Cuando volví a casa, estaba de muy mal humor. No recuerdo lo que me pidió mi madre, pero sí mi respuesta. “Claro, tú puedes holgazanear”, le espeté, “¡mientras yo tuve que ir a esa fiesta!”.
Me fui enojado, dejándola sin habla. ¿Qué le había pasado a su alegre hijito?
Se habría sorprendido menos si hubiéramos vivido en un país de habla alemana. La palabra wackelzahnpubertät (literalmente “pubertad de los dientes flojos”) describe cómo los niños de 6 años empiezan a mostrar el mal humor característico de la adolescencia.
“Comportamiento agresivo, activismo rebelde y profunda tristeza son típicos de la pubertad de los dientes flojos”, dice la revista alemana Wunderkind.
A diferencia de lo que ocurre en la realidad, la pubertad de los dientes flojos no está impulsada por cambios hormonales.
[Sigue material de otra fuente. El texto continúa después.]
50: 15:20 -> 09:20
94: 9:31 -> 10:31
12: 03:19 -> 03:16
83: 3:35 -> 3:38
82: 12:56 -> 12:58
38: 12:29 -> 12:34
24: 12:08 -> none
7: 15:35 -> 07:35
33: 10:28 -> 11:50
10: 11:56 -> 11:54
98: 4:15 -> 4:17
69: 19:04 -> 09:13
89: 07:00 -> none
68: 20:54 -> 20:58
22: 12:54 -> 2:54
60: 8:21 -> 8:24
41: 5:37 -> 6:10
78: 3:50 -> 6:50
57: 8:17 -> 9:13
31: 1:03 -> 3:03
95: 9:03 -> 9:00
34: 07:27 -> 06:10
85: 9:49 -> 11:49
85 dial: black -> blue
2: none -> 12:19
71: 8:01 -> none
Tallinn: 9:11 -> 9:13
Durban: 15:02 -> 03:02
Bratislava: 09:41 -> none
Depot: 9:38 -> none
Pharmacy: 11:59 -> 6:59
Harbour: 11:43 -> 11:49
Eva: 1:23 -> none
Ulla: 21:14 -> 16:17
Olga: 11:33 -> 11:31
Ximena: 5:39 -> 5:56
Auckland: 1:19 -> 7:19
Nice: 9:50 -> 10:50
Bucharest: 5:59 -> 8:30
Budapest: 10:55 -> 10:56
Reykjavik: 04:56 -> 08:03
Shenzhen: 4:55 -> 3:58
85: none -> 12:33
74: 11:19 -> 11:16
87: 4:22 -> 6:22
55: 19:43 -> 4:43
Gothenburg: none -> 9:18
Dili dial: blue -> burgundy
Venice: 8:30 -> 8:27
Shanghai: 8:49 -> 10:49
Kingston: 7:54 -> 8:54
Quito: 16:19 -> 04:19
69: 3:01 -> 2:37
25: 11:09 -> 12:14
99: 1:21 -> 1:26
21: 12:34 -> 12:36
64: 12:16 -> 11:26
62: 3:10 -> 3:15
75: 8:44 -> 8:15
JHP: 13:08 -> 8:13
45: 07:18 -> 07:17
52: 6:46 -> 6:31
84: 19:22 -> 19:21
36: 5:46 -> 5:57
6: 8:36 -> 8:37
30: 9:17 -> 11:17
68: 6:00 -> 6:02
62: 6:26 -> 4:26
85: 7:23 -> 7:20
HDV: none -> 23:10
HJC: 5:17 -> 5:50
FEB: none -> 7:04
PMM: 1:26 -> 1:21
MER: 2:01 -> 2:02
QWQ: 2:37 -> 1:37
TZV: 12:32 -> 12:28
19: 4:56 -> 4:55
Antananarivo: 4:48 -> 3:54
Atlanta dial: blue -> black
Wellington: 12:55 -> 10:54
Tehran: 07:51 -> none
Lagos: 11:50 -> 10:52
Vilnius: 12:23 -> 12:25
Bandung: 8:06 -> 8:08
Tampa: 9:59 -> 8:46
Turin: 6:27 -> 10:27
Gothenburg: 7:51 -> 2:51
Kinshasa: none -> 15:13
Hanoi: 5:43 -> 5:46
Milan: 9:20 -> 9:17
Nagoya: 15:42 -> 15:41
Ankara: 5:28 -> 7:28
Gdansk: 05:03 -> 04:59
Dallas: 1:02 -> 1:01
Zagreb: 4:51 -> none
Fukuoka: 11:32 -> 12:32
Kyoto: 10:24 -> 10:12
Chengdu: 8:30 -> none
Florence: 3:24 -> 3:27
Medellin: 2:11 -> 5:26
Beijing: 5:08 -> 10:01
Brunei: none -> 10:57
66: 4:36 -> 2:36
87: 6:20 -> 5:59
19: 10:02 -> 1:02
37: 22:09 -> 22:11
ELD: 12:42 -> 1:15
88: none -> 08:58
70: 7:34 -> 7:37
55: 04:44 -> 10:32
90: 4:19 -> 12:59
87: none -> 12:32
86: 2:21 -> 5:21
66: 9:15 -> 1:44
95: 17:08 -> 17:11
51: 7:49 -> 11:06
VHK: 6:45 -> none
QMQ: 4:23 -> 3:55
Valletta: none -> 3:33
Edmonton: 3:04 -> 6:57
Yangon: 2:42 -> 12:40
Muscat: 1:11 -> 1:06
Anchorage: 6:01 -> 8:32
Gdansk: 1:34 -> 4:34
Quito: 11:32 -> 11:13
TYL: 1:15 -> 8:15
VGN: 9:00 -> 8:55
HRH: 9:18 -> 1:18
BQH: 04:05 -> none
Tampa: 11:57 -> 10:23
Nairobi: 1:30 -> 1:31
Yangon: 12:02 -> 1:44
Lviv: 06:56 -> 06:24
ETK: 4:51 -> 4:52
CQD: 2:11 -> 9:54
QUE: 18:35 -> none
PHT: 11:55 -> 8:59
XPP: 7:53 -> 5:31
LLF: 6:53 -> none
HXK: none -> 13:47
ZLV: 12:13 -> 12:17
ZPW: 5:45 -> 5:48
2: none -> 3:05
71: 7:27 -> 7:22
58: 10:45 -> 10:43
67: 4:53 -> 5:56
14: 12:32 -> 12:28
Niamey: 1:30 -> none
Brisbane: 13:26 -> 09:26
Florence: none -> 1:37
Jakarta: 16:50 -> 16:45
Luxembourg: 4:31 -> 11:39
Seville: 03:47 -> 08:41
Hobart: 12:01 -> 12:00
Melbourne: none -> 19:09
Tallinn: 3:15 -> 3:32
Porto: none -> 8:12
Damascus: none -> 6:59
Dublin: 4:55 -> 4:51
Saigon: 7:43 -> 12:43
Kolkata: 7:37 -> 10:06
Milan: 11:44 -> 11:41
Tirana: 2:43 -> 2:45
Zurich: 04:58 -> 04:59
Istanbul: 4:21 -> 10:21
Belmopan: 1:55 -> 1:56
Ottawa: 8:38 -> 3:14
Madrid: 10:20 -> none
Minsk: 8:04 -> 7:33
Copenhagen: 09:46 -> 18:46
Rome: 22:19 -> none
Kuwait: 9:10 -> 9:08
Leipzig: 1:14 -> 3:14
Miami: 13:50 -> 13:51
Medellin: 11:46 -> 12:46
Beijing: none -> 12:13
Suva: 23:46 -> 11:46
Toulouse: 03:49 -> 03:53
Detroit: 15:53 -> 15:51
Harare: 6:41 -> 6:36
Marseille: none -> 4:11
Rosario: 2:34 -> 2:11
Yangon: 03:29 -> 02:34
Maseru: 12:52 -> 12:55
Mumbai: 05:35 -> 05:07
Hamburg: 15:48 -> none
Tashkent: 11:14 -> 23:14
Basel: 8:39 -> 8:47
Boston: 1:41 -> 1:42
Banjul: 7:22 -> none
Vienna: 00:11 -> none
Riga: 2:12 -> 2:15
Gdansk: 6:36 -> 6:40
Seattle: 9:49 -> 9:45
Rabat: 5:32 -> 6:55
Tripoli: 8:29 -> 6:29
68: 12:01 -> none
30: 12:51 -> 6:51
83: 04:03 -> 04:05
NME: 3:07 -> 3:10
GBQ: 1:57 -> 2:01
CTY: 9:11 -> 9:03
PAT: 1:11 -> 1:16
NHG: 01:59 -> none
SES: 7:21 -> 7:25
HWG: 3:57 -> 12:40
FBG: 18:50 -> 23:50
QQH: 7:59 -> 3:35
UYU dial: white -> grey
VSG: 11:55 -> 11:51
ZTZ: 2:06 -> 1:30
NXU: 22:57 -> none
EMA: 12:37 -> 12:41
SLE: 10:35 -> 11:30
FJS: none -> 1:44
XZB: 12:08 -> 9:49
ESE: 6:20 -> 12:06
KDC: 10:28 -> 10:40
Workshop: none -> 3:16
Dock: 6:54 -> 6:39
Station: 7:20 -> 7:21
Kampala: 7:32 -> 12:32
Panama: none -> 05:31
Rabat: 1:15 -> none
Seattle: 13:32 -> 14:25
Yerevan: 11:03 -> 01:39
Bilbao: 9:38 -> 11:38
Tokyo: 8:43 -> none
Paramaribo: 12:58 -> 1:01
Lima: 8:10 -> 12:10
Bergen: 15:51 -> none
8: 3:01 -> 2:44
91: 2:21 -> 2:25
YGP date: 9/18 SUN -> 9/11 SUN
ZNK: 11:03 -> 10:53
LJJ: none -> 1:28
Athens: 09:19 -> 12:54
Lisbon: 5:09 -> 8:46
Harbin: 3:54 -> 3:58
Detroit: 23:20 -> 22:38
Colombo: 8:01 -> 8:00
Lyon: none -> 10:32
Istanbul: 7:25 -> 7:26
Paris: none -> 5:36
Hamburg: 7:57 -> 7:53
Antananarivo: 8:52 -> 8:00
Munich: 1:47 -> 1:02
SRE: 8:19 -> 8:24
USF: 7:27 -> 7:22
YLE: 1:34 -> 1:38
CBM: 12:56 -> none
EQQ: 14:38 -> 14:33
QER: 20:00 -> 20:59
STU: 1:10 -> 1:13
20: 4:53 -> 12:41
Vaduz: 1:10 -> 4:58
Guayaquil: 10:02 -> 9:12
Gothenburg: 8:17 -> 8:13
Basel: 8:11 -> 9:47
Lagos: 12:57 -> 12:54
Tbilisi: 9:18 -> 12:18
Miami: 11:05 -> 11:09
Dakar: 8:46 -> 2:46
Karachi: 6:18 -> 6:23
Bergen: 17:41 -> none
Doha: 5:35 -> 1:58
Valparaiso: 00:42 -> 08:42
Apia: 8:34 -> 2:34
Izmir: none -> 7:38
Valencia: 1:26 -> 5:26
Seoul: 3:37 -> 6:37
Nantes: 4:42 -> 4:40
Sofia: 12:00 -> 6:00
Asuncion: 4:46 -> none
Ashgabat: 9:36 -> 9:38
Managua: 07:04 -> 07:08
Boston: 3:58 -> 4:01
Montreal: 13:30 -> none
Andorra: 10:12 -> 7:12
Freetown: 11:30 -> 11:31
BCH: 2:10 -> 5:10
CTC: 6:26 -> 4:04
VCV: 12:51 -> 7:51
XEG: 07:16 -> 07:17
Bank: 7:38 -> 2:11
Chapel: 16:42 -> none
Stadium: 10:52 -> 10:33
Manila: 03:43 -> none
Coincide con el inicio de la “infancia intermedia”, un periodo de profundos cambios psicológicos en el que el cerebro sienta las bases de pensamientos y sentimientos más maduros.
“Es una etapa clave en la que el niño construye su identidad e intenta averiguar quién es en relación con los demás”, afirma Evelyn Antony, estudiante de doctorado en psicología de la Universidad de Durham, Reino Unido.
“Y su mundo emocional también se está expandiendo”, agrega.
Mientras que la infancia y la adolescencia son ahora bien conocidas, la infancia media -que abarca de los 6 a los 12 años- ha sido muy olvidada en la investigación científica. Algunos psicólogos llegan a describirla como nuestros “años olvidados”.
“Gran parte de la investigación se centra en los primeros años, cuando los bebés hablan y caminan, y luego en la adolescencia, cuando hay un poco más de rebeldía”, dice Antony. “Pero se sabe menos sobre la infancia intermedia”.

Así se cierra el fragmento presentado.